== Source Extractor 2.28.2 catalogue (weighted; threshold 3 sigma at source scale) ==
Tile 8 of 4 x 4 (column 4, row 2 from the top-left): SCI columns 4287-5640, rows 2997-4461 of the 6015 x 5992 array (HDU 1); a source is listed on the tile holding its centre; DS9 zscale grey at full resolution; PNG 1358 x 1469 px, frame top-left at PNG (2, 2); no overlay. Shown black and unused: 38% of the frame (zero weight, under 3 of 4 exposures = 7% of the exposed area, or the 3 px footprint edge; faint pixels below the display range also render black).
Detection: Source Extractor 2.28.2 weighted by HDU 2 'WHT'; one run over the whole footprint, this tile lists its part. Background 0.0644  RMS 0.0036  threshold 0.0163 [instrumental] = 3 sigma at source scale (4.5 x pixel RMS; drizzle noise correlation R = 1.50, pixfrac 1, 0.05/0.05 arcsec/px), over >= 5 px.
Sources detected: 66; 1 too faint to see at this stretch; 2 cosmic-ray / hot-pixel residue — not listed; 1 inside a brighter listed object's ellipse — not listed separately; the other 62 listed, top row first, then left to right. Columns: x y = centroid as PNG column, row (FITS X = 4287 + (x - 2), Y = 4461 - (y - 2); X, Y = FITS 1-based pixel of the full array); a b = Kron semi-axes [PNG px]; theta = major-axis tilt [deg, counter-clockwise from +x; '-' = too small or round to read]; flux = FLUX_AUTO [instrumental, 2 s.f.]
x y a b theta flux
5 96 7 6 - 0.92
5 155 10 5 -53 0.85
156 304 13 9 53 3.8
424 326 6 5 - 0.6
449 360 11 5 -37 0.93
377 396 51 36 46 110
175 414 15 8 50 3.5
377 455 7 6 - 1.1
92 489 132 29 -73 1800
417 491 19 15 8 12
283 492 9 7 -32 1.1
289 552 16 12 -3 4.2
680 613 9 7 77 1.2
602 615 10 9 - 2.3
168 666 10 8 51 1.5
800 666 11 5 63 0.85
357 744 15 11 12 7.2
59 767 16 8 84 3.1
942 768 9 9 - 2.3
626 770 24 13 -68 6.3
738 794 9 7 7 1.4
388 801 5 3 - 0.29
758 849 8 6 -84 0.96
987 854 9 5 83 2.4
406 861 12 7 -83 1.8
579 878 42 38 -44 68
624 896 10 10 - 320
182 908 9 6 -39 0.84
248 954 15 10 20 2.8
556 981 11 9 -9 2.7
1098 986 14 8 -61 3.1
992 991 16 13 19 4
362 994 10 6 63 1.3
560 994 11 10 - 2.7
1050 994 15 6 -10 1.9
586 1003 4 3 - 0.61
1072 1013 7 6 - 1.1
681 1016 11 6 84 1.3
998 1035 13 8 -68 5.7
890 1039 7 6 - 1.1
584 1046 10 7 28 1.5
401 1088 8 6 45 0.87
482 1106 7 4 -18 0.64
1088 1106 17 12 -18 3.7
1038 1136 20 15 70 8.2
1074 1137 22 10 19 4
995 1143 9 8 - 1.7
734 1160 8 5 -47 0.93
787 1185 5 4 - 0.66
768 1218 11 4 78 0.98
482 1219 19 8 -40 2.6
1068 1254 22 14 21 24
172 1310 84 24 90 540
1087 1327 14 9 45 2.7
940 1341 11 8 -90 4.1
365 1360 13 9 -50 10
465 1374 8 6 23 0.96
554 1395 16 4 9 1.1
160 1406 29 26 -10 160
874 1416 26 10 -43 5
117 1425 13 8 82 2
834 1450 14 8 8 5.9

* [Goal] Count the lines in the items above that contain the string "this". Treat case as significant, and give only the number.

* [Exercise answer] 2